An engraved aluminum sculpture, left, in the shape of a can tab. A box spring, right, was nickel-plated and festooned with ball chains and red tabs from Budweiser cans.
An engraved aluminum sculpture, left, in the shape of a can tab. A box spring, right, was nickel-plated and festooned with ball chains and red tabs from Budweiser cans.
Alice Hope, an East Hampton artist, has found both meaning and aesthetic pleasure in metal tabs
By
Jennifer Landes

    Anthropologists and archaeologists often say that much can be learned about a culture by its trash. That may be less true today with recycling, or perhaps even more so.

    Alice Hope, an East Hampton artist, has found both meaning and aesthetic pleasure in metal tabs, the fulcrums that give access to the soda, beer, and energy drinks in aluminum cans. She made this discovery not in her own bins but in a tour of a recycling center, where a 700-pound box of tabs captured her imagination. While the sheer ordinariness of the object was an initial turnoff, she came to embrace its universality and the compact perfection in its “balance of positive and negative space.”

    Struck by both the good-citizen impulse that led to such a massive collection as well as the consumption that produced it, she devised works and objects that either collected the forms as they were, blew them up to heroic proportions, or subverted them entirely. Her current exhibition, at the Ricco/ Maresca Gallery in Chelsea through May 24, includes a 3-D printed facsimile of a tab and two-foot-high anodized aluminum engraved sculptures of tabs with a golden cast that say “Drink Me.”
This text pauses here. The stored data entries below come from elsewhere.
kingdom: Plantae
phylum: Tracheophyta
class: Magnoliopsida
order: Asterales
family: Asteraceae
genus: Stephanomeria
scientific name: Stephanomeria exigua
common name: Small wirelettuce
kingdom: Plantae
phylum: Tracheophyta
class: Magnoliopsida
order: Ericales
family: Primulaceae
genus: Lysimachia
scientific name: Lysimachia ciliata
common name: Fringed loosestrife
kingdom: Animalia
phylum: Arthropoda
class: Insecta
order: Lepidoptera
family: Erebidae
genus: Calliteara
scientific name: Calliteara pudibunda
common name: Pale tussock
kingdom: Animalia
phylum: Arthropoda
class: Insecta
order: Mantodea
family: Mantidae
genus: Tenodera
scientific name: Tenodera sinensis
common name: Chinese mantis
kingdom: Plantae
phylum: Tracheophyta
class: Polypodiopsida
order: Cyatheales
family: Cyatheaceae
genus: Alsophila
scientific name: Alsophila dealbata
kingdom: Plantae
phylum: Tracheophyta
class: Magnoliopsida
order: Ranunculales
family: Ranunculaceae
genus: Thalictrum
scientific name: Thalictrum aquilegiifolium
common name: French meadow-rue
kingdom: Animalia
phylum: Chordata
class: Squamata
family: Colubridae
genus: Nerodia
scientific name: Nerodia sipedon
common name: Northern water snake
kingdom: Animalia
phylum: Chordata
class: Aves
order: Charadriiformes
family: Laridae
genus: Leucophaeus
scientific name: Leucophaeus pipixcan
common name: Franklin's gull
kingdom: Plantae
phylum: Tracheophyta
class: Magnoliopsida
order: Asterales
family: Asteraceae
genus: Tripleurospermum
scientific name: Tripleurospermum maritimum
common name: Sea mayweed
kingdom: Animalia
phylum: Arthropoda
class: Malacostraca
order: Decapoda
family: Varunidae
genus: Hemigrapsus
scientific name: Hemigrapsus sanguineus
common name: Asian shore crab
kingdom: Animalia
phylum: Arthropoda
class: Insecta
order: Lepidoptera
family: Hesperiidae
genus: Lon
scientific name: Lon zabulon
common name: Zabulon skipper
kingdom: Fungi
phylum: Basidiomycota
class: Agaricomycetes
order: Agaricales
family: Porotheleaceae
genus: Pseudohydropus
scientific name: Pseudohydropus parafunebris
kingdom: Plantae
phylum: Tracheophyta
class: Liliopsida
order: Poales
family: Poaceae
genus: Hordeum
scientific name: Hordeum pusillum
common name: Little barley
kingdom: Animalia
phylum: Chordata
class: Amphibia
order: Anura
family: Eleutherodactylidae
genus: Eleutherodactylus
    Then there are the tabs themselves, collected in clear bins, piled on the floor, embedded in resin, or utterly transformed as part of an LED-backlit sculpture, structured by turtle nets, or attached to ball chain to resemble cords of fiber or wavy hair. In another piece, the artist has taken an old metal box spring and nickel-plated it, draping the long strands of ball chain with red anodized tabs. It is reminiscent of those beaded curtains hung in harems or fortune-telling parlors, with a vaguely Islamic feeling in its elaborate patterning.

    The installation makes the most of these different explorations, moving toward and away from the found object to something else that transcends it. What might appear most off-topic of all in the room are actually pieces that tie Ms. Hope’s current work to her prior explorations. Lined up as airplane windows, as she puts it, she has framed magnetic-field viewing film activated by the ferrite magnets that often populate her other works. The frames mimic the shape of the windows and also the outline of the aluminum tabs. She said the pop of the cans that comes from the in-flight drinks cart was another thing she was thinking about in these pieces.

    The work in this show is fascinating, playing off the artist’s characteristic obsessiveness and channeling it toward new materials and conclusions. In recent years, there had been a certain comfort level in knowing what to expect from Ms. Hope’s installations. That she can find new avenues to explore her interests and imbue them with meaning — from the loss of turtles, to commodification of art, obsolescence, and consumption — demonstrates an imaginative and curious mind constantly attuned to the visual and cultural cues around her. She is a tour guide for unique journeys one doesn’t mind taking again and again.